Accept-language: "fr"
In request.y
, you include the directive
#define YYSTYPE char*
So in the parser code generated by Bison, yylval
is of type char*
. But that line is not inserted into request.l
. So in the scanner code generated by Flex, yylval
has its default type, int
.
You could fix this by adding the definition of YYSTYPE
to your request.l
file but then you have the same setting repeated in two places, which is a recipe for disaster. Instead, use Bison`s declaration syntax:
%define api.value.type { char* }
(Note: that's a Bison declaration, not a C preprocessor define, so it goes with your other Bison %
directives.)
The advantage of this solution is that Bison also adds the declaration to the header file it produces. Since that file is #include
d in request.l
, no modifications need to be made to your scanner.
C, unfortunately, allows a pointer to be converted to an integer type even if the integer type is too narrow to hold the entire address, which is the case with a typical 64-bit platform with 8-byte pointers and 4-byte int
. So in your scanner, setting the value of what the compiler thinks is a four-byte int
to an eight-byte pointer means that the value will be truncated. So when the parser attempts to use it as an address, you'll get a segfault. If you're lucky.
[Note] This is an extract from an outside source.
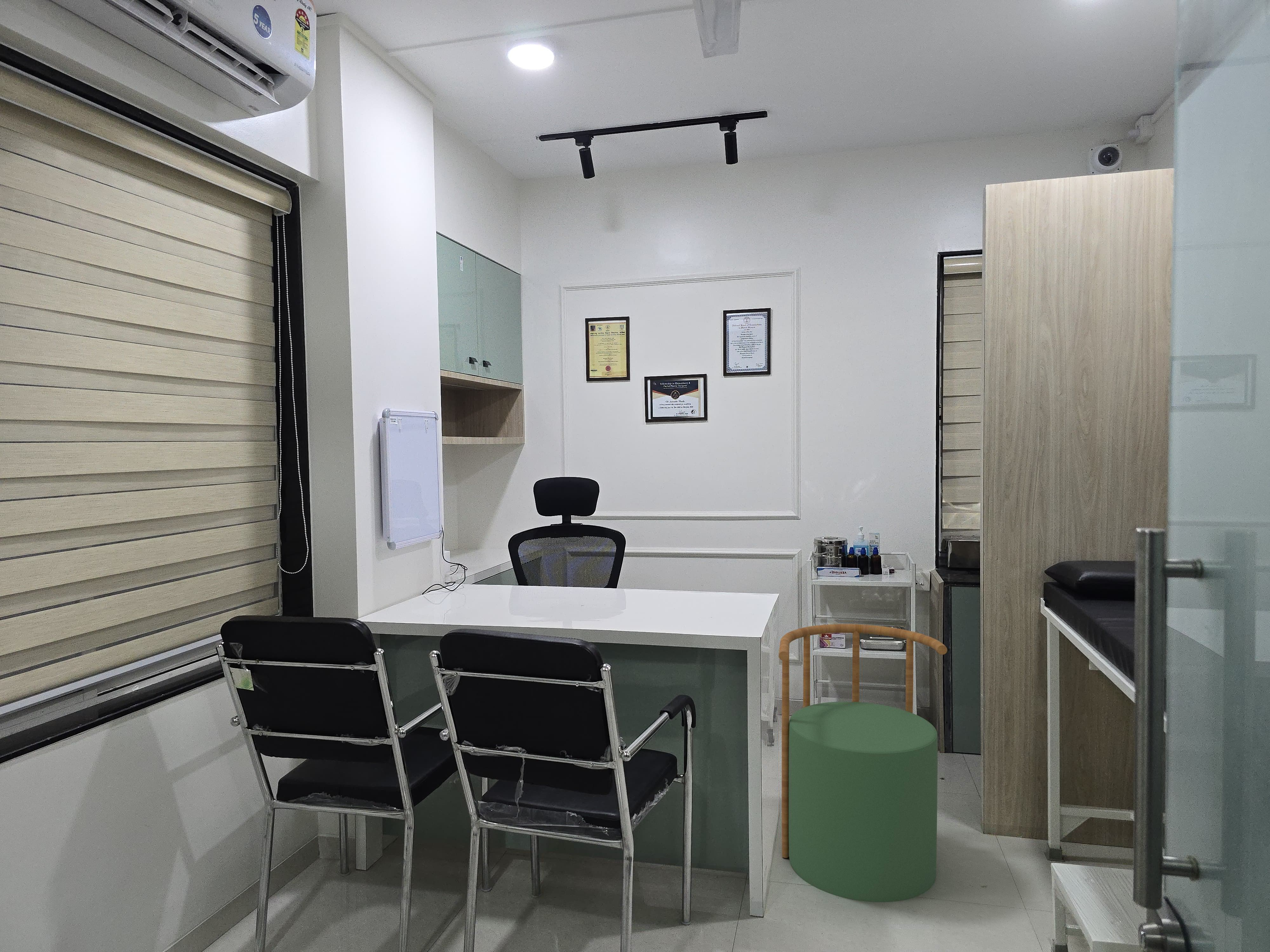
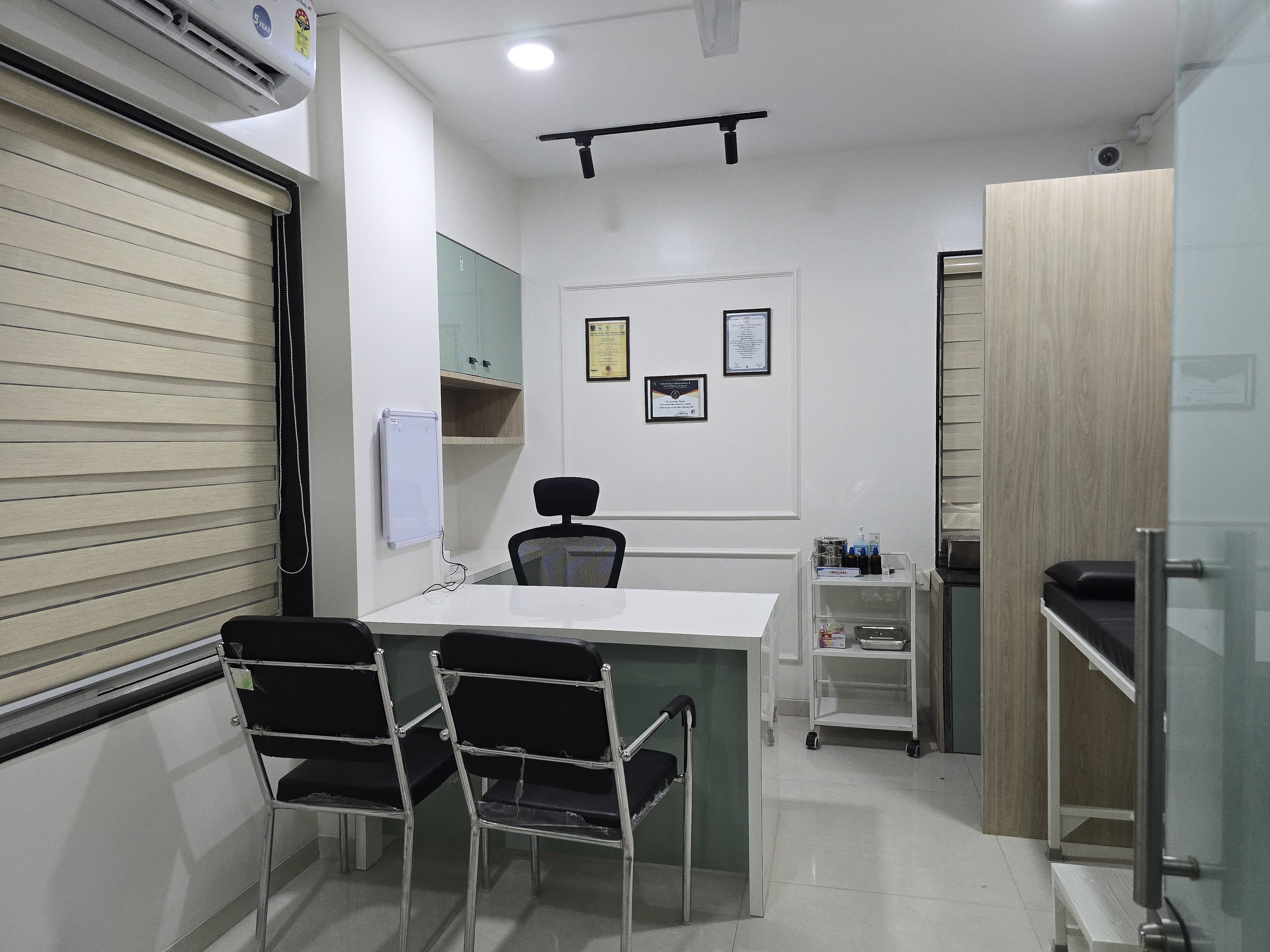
- stool [778,624,947,902]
Most C compilers will warn you about this truncation -- but only if you tell the compiler that you want to see warnings (-Wall
for clang and gcc). Compiling with -Wall
is always important, even when compiling the output of a code generator.
You also need to fix the typo noted by @JakobStark.